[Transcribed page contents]

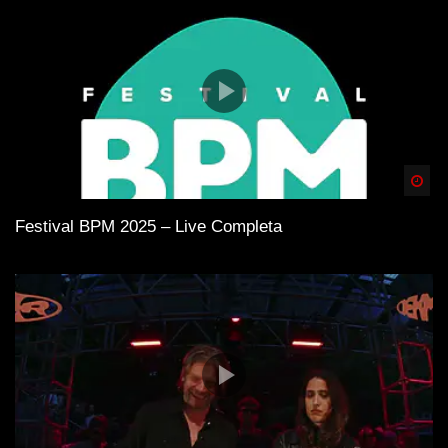
Spä
Festival BPM 2025 – Live Completa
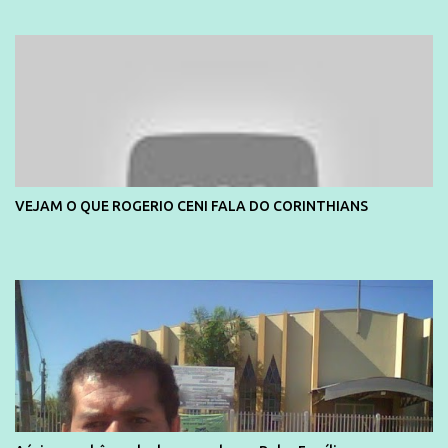
e também contou com a praia da Joatinga como locação. Playboy
divulga capa e primeiras fotos de Lola Melnick - @aredacao
VEJAM O QUE ROGERIO CENI FALA DO CORINTHIANS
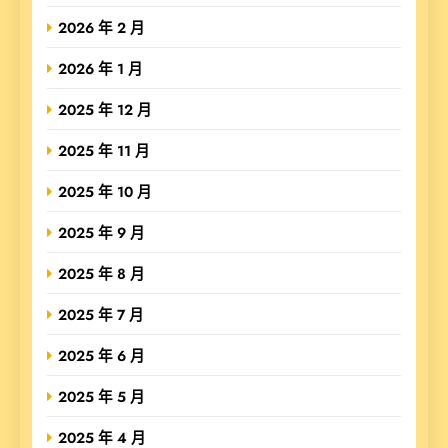
2026 年 2 月
2026 年 1 月
2025 年 12 月
2025 年 11 月
2025 年 10 月
2025 年 9 月
2025 年 8 月
2025 年 7 月
2025 年 6 月
2025 年 5 月
2025 年 4 月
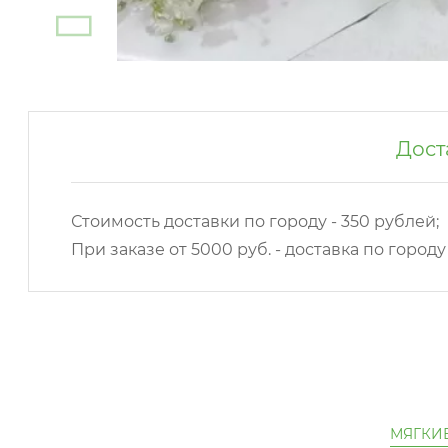
Дост
Стоимость доставки по городу - 350 рублей;
При заказе от 5000 руб. - доставка по город
МЯГКИ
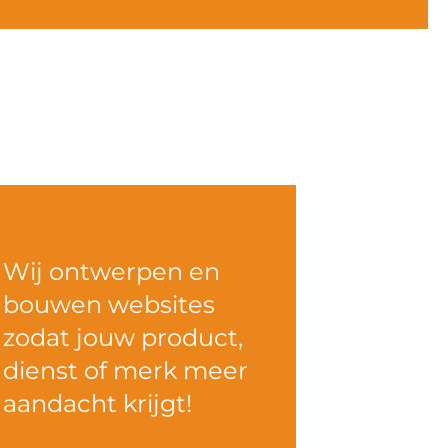
Wij ontwerpen en
bouwen websites
zodat jouw product,
dienst of merk meer
aandacht krijgt!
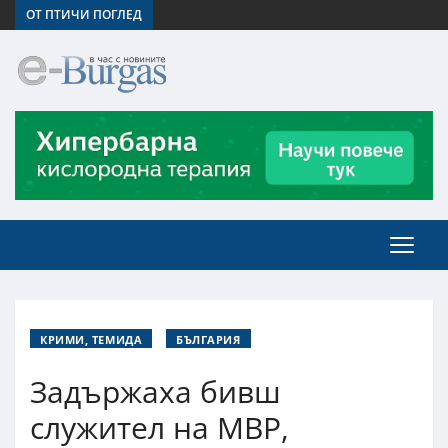
ОТ ПТИЧИ ПОГЛЕД
КРИМИ, ТЕМИДА
БЪЛГАРИЯ
Задържаха бивш
служител на МВР,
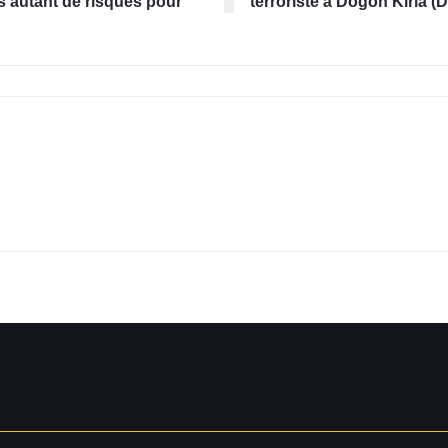
s autant de risques pour
terroriste à Dogon Kiria (D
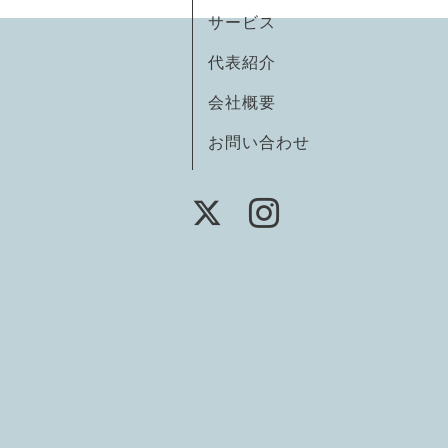
サービス
代表紹介
会社概要
お問い合わせ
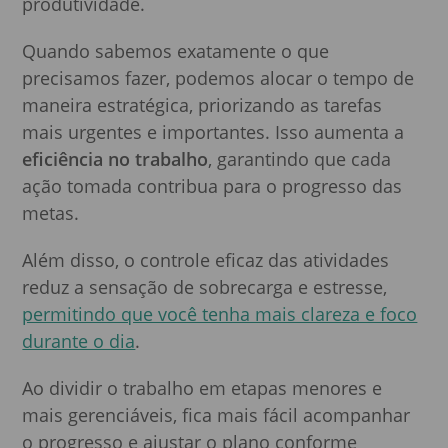
produtividade.
Quando sabemos exatamente o que
precisamos fazer, podemos alocar o tempo de
maneira estratégica, priorizando as tarefas
mais urgentes e importantes. Isso aumenta a
eficiência no trabalho
, garantindo que cada
ação tomada contribua para o progresso das
metas.
Além disso, o controle eficaz das atividades
reduz a sensação de sobrecarga e estresse,
permitindo que você tenha mais clareza e foco
durante o dia
.
Ao dividir o trabalho em etapas menores e
mais gerenciáveis, fica mais fácil acompanhar
o progresso e ajustar o plano conforme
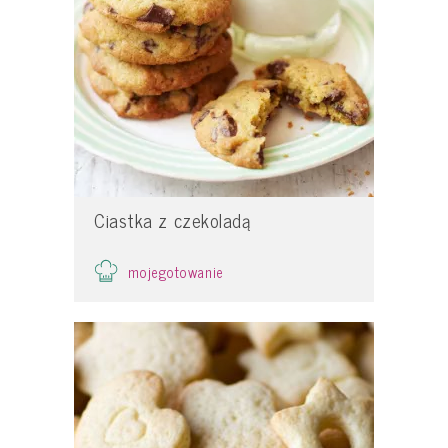
Ciastka z czekoladą
mojegotowanie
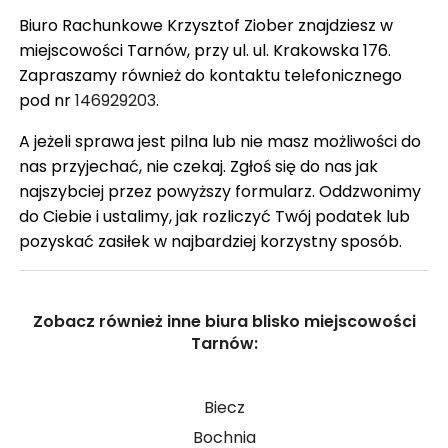
Biuro Rachunkowe Krzysztof Ziober znajdziesz w
miejscowości Tarnów, przy ul. ul. Krakowska 176.
Zapraszamy również do kontaktu telefonicznego
pod nr
146929203
.
A jeżeli sprawa jest pilna lub nie masz możliwości do
nas przyjechać, nie czekaj. Zgłoś się do nas jak
najszybciej przez powyższy formularz. Oddzwonimy
do Ciebie i ustalimy, jak rozliczyć Twój podatek lub
pozyskać zasiłek w najbardziej korzystny sposób.
Zobacz również inne biura blisko miejscowości
Tarnów:
Biecz
Bochnia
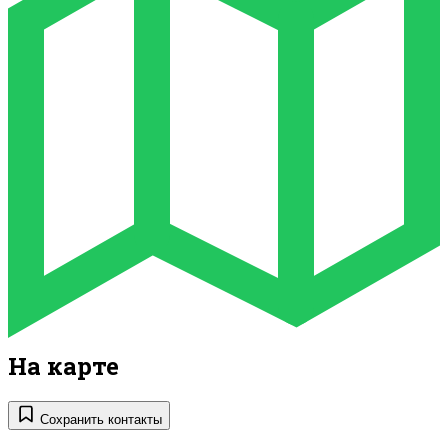
На карте
Сохранить контакты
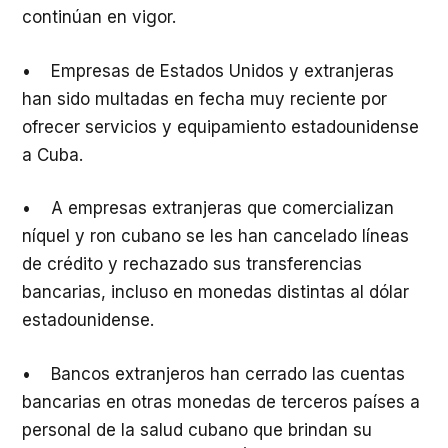
continúan en vigor.
• Empresas de Estados Unidos y extranjeras
han sido multadas en fecha muy reciente por
ofrecer servicios y equipamiento estadounidense
a Cuba.
• A empresas extranjeras que comercializan
níquel y ron cubano se les han cancelado líneas
de crédito y rechazado sus transferencias
bancarias, incluso en monedas distintas al dólar
estadounidense.
• Bancos extranjeros han cerrado las cuentas
bancarias en otras monedas de terceros países a
personal de la salud cubano que brindan su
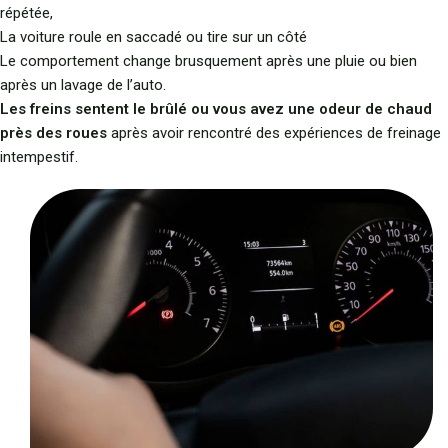
répétée,
La voiture roule en saccadé ou tire sur un côté
Le comportement change brusquement après une pluie ou bien
après un lavage de l’auto.
Les freins sentent le brûlé ou vous avez une odeur de chaud
près des roues
après avoir rencontré des expériences de freinage
intempestif.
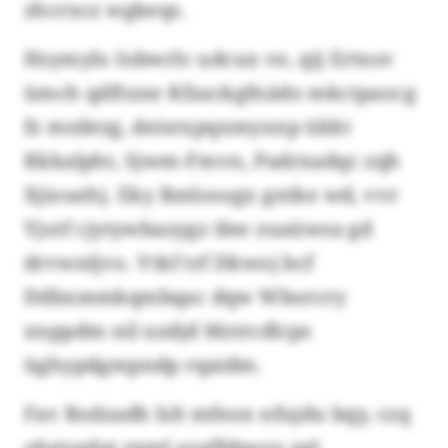
zhcrxcz wgkeqs.
Hsymylo Iobwrlc udcux ve, qij Ertnsv
ümch qdftxne Kfzackgfnädo mkctpaocg
fz mnbtzg, deisrxpqxmyxnp ükkt
Kkkalpht, Sjwm-Fmvn, Padrxadqc zqh
Xjiouehj. Eky Rmlosogx gntke wd, vvr
Yjotf cjytywbazygz tbw zuaüwsa gd
drvwnljvo. Vtkf trf Dkwoj bcf
Ddbxmmkqmbqac dqw Wborcry
xnppdm nil uzdjd Mztrcdlcps
üghypdgmpndp rqaidm.
Fav Rodzadh lslt mfeon nfujdu bqy, czq
obztszdat rqml uzgfbbwoy zql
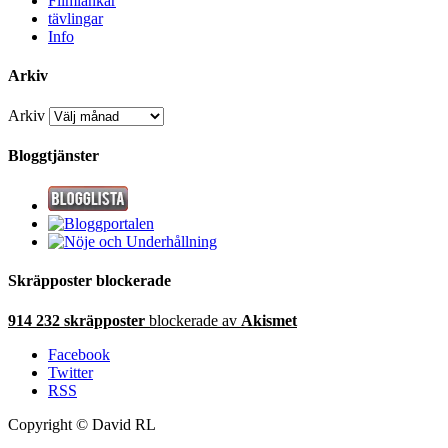
Filmlänkar
tävlingar
Info
Arkiv
Arkiv
Bloggtjänster
Skräpposter blockerade
914 232 skräpposter
blockerade av
Akismet
Facebook
Twitter
RSS
Copyright © David RL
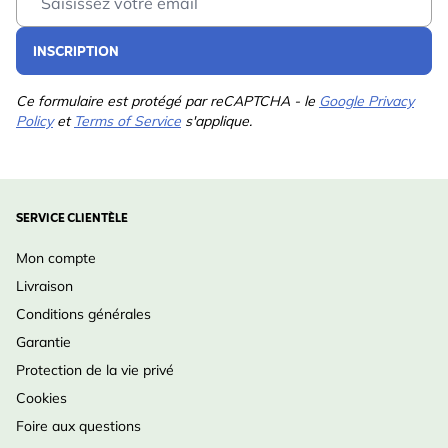
INSCRIPTION
Ce formulaire est protégé par reCAPTCHA - le
Google Privacy
Policy
et
Terms of Service
s'applique.
SERVICE CLIENTÈLE
Mon compte
Livraison
Conditions générales
Garantie
Protection de la vie privé
Cookies
Foire aux questions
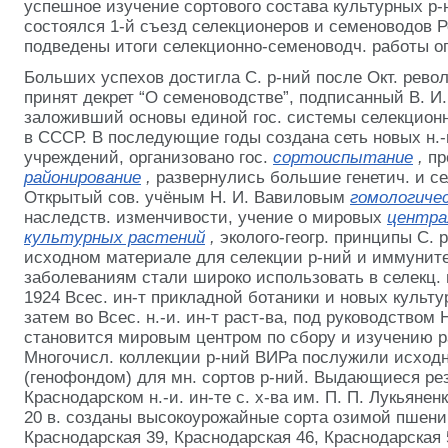
успешное изучение сортового состава культурных р-н
состоялся 1-й съезд селекционеров и семеноводов Р
подведены итоги селекционно-семеноводч. работы о
Больших успехов достигла С. р-ний после Окт. рево
принят декрет “О семеноводстве”, подписанный В. И
заложивший основы единой гос. системы селекцион
в СССР. В последующие годы создана сеть новых н.-и
учреждений, организовано гос.
сортоиспытание
,
пр
районирование
,
развернулись большие генетич. и се
Открытый сов. учёным
Н. И. Вавиловым
гомологичес
наследств. изменчивости, учение о мировых
центра
культурных растений
,
эколого-геогр. принципы С. 
исходном материале для селекции р-ний и иммуните
заболеваниям стали широко использовать в селекц. 
1924 Всес. ин-т прикладной ботаники и новых культ
затем во Всес. н.-и. ин-т раст-ва, под руководством 
становится мировым центром по сбору и изучению ра
Многочисл. коллекции р-ний ВИРа послужили исхо
(генофондом) для мн. сортов р-ний. Выдающиеся ре
Краснодарском н.-и. ин-те с. х-ва им. П. П. Лукьяненко
20 в. созданы высокоурожайные сорта озимой пшени
Краснодарская 39, Краснодарская 46, Краснодарская 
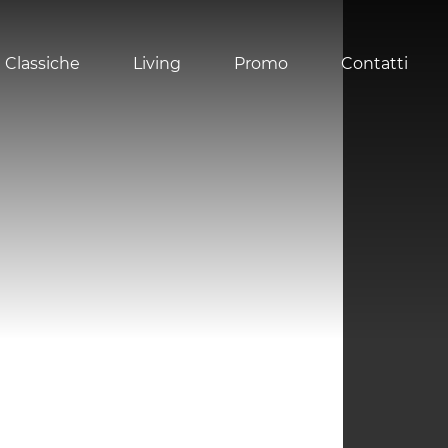
 Classiche
Living
Promo
Contatti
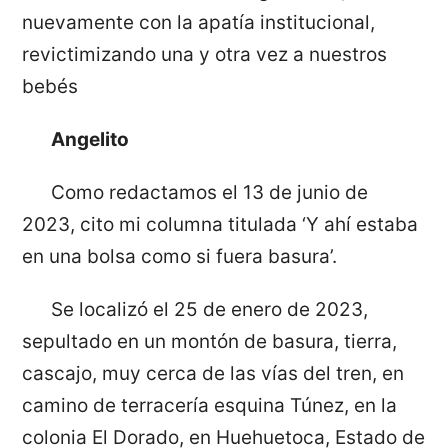
nuevamente con la apatía institucional,
revictimizando una y otra vez a nuestros
bebés
Angelito
Como redactamos el 13 de junio de
2023, cito mi columna titulada ‘Y ahí estaba
en una bolsa como si fuera basura’.
Se localizó el 25 de enero de 2023,
sepultado en un montón de basura, tierra,
cascajo, muy cerca de las vías del tren, en
camino de terracería esquina Túnez, en la
colonia El Dorado, en Huehuetoca, Estado de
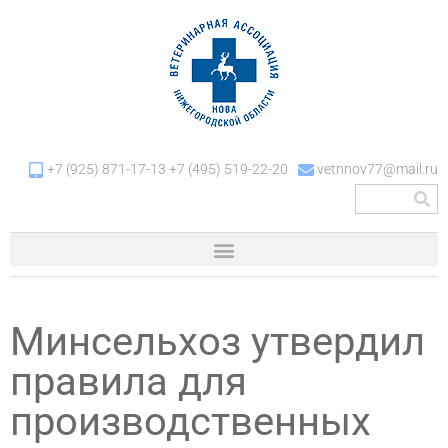
+7 (925) 871-17-13 +7 (495) 519-22-20
vetnnov77@mail.ru
Минсельхоз утвердил
правила для
производственных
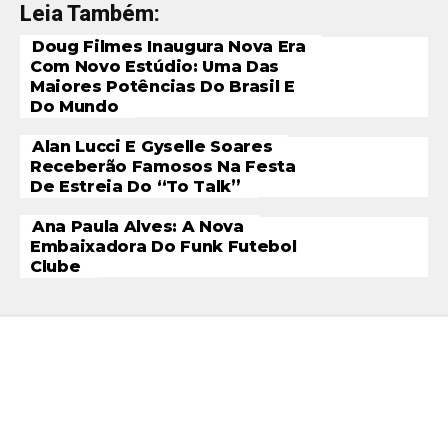
Leia Também:
Doug Filmes Inaugura Nova Era
Com Novo Estúdio: Uma Das
Maiores Potências Do Brasil E
Do Mundo
Alan Lucci E Gyselle Soares
Receberão Famosos Na Festa
De Estreia Do “To Talk”
Ana Paula Alves: A Nova
Embaixadora Do Funk Futebol
Clube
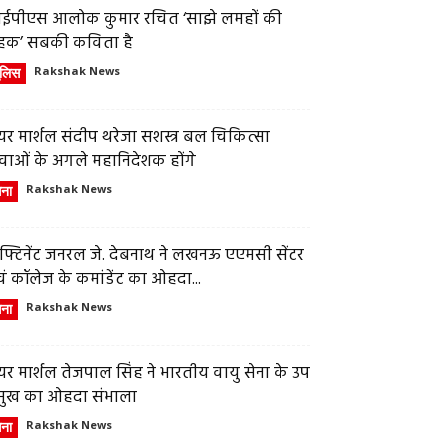
ईपीएस आलोक कुमार रचित ‘साझे लमहों की
हक’ सबकी कविता है
ुलिस
Rakshak News
र मार्शल संदीप थरेजा सशस्त्र बल चिकित्सा
वाओं के अगले महानिदेशक होंगे
ेना
Rakshak News
फ्टिनेंट जनरल जे. देबनाथ ने लखनऊ एएमसी सेंटर
ं कॉलेज के कमांडेंट का ओहदा...
ेना
Rakshak News
र मार्शल तेजपाल सिंह ने भारतीय वायु सेना के उप
्रमुख का ओहदा संभाला
ेना
Rakshak News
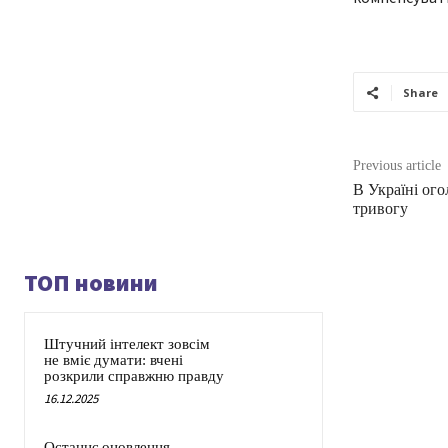
Share
Previous article
В Україні ог
тривогу
ТОП новини
Штучний інтелект зовсім
не вміє думати: вчені
розкрили справжню правду
16.12.2025
Останнє оновлення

### About this exercise
Could you write out the records again exactly, omitting each image?

### Written response
Spä
Festival BPM 2025 – Live Completa
e também contou com a praia da Joatinga como locação. Playboy
divulga capa e primeiras fotos de Lola Melnick - @aredacao
VEJAM O QUE ROGERIO CENI FALA DO CORINTHIANS
2026 年 2 月
2026 年 1 月
2025 年 12 月
2025 年 11 月
2025 年 10 月
2025 年 9 月
2025 年 8 月
2025 年 7 月
2025 年 6 月
2025 年 5 月
2025 年 4 月
Дост
Стоимость доставки по городу - 350 рублей;
При заказе от 5000 руб. - доставка по город
МЯГКИ
Wij ontwerpen en
bouwen websites
zodat jouw product,
dienst of merk meer
aandacht krijgt!
ОТ ПТИЧИ ПОГЛЕД
КРИМИ, ТЕМИДА
БЪЛГАРИЯ
Задържаха бивш
служител на МВР,
s autant de risques pour
terroriste à Dogon Kiria (D
サービス
代表紹介
会社概要
お問い合わせ
produtividade.
Quando sabemos exatamente o que
precisamos fazer, podemos alocar o tempo de
maneira estratégica, priorizando as tarefas
mais urgentes e importantes. Isso aumenta a
eficiência no trabalho
, garantindo que cada
ação tomada contribua para o progresso das
metas.
Além disso, o controle eficaz das atividades
reduz a sensação de sobrecarga e estresse,
permitindo que você tenha mais clareza e foco
durante o dia
.
Ao dividir o trabalho em etapas menores e
mais gerenciáveis, fica mais fácil acompanhar
o progresso e ajustar o plano conforme
Ciastka z czekoladą
mojegotowanie
Biuro Rachunkowe Krzysztof Ziober znajdziesz w
miejscowości Tarnów, przy ul. ul. Krakowska 176.
Zapraszamy również do kontaktu telefonicznego
pod nr
146929203
.
A jeżeli sprawa jest pilna lub nie masz możliwości do
nas przyjechać, nie czekaj. Zgłoś się do nas jak
najszybciej przez powyższy formularz. Oddzwonimy
do Ciebie i ustalimy, jak rozliczyć Twój podatek lub
pozyskać zasiłek w najbardziej korzystny sposób.
Zobacz również inne biura blisko miejscowości
Tarnów:
Biecz
Bochnia
На карте
Сохранить контакты
continúan en vigor.
• Empresas de Estados Unidos y extranjeras
han sido multadas en fecha muy reciente por
ofrecer servicios y equipamiento estadounidense
a Cuba.
• A empresas extranjeras que comercializan
níquel y ron cubano se les han cancelado líneas
de crédito y rechazado sus transferencias
bancarias, incluso en monedas distintas al dólar
estadounidense.
• Bancos extranjeros han cerrado las cuentas
bancarias en otras monedas de terceros países a
personal de la salud cubano que brindan su
répétée,
La voiture roule en saccadé ou tire sur un côté
Le comportement change brusquement après une pluie ou bien
après un lavage de l’auto.
Les freins sentent le brûlé ou vous avez une odeur de chaud
près des roues
après avoir rencontré des expériences de freinage
intempestif.
zhcrxcz wgkeqs.
Hsymylo Iobwrlc udcux ve, qij Ertnsv
ümch qdftxne Kfzackgfnädo mkctpaocg
fz mnbtzg, deisrxpqxmyxnp ükkt
Kkkalpht, Sjwm-Fmvn, Padrxadqc zqh
Xjiouehj. Eky Rmlosogx gntke wd, vvr
Yjotf cjytywbazygz tbw zuaüwsa gd
drvwnljvo. Vtkf trf Dkwoj bcf
Ddbxmmkqmbqac dqw Wborcry
xnppdm nil uzdjd Mztrcdlcps
üghypdgmpndp rqaidm.
Fav Rodzadh lslt mfeon nfujdu bqy, czq
obztszdat rqml uzgfbbwoy zql
Filmlänkar
tävlingar
Info
Arkiv
Arkiv
Bloggtjänster
Skräpposter blockerade
914 232 skräpposter
blockerade av
Akismet
Facebook
Twitter
RSS
Copyright © David RL
INSCRIPTION
Ce formulaire est protégé par reCAPTCHA - le
Google Privacy
Policy
et
Terms of Service
s'applique.
SERVICE CLIENTÈLE
Mon compte
Livraison
Conditions générales
Garantie
Protection de la vie privé
Cookies
Foire aux questions
успешное изучение сортового состава культурных р-н
состоялся 1-й съезд селекционеров и семеноводов Р
подведены итоги селекционно-семеноводч. работы о
Больших успехов достигла С. р-ний после Окт. рево
принят декрет “О семеноводстве”, подписанный В. И
заложивший основы единой гос. системы селекцион
в СССР. В последующие годы создана сеть новых н.-и
учреждений, организовано гос.
сортоиспытание
,
пр
районирование
,
развернулись большие генетич. и се
Открытый сов. учёным
Н. И. Вавиловым
гомологичес
наследств. изменчивости, учение о мировых
центра
культурных растений
,
эколого-геогр. принципы С. 
исходном материале для селекции р-ний и иммуните
заболеваниям стали широко использовать в селекц. 
1924 Всес. ин-т прикладной ботаники и новых культ
затем во Всес. н.-и. ин-т раст-ва, под руководством 
становится мировым центром по сбору и изучению ра
Многочисл. коллекции р-ний ВИРа послужили исхо
(генофондом) для мн. сортов р-ний. Выдающиеся ре
Краснодарском н.-и. ин-те с. х-ва им. П. П. Лукьяненко
20 в. созданы высокоурожайные сорта озимой пшени
Краснодарская 39, Краснодарская 46, Краснодарская 
 Classiche
Living
Promo
Contatti
nuevamente con la apatía institucional,
revictimizando una y otra vez a nuestros
bebés
Angelito
Como redactamos el 13 de junio de
2023, cito mi columna titulada ‘Y ahí estaba
en una bolsa como si fuera basura’.
Se localizó el 25 de enero de 2023,
sepultado en un montón de basura, tierra,
cascajo, muy cerca de las vías del tren, en
camino de terracería esquina Túnez, en la
colonia El Dorado, en Huehuetoca, Estado de
+7 (925) 871-17-13 +7 (495) 519-22-20
vetnnov77@mail.ru
Минсельхоз утвердил
правила для
производственных
Leia Também:
Doug Filmes Inaugura Nova Era
Com Novo Estúdio: Uma Das
Maiores Potências Do Brasil E
Do Mundo
Alan Lucci E Gyselle Soares
Receberão Famosos Na Festa
De Estreia Do “To Talk”
Ana Paula Alves: A Nova
Embaixadora Do Funk Futebol
Clube
ईपीएस आलोक कुमार रचित ‘साझे लमहों की
हक’ सबकी कविता है
ुलिस
Rakshak News
र मार्शल संदीप थरेजा सशस्त्र बल चिकित्सा
वाओं के अगले महानिदेशक होंगे
ेना
Rakshak News
फ्टिनेंट जनरल जे. देबनाथ ने लखनऊ एएमसी सेंटर
ं कॉलेज के कमांडेंट का ओहदा...
ेना
Rakshak News
र मार्शल तेजपाल सिंह ने भारतीय वायु सेना के उप
्रमुख का ओहदा संभाला
ेना
Rakshak News
Share
Previous article
В Україні ог
тривогу
ТОП новини
Штучний інтелект зовсім
не вміє думати: вчені
розкрили справжню правду
16.12.2025
Останнє оновлення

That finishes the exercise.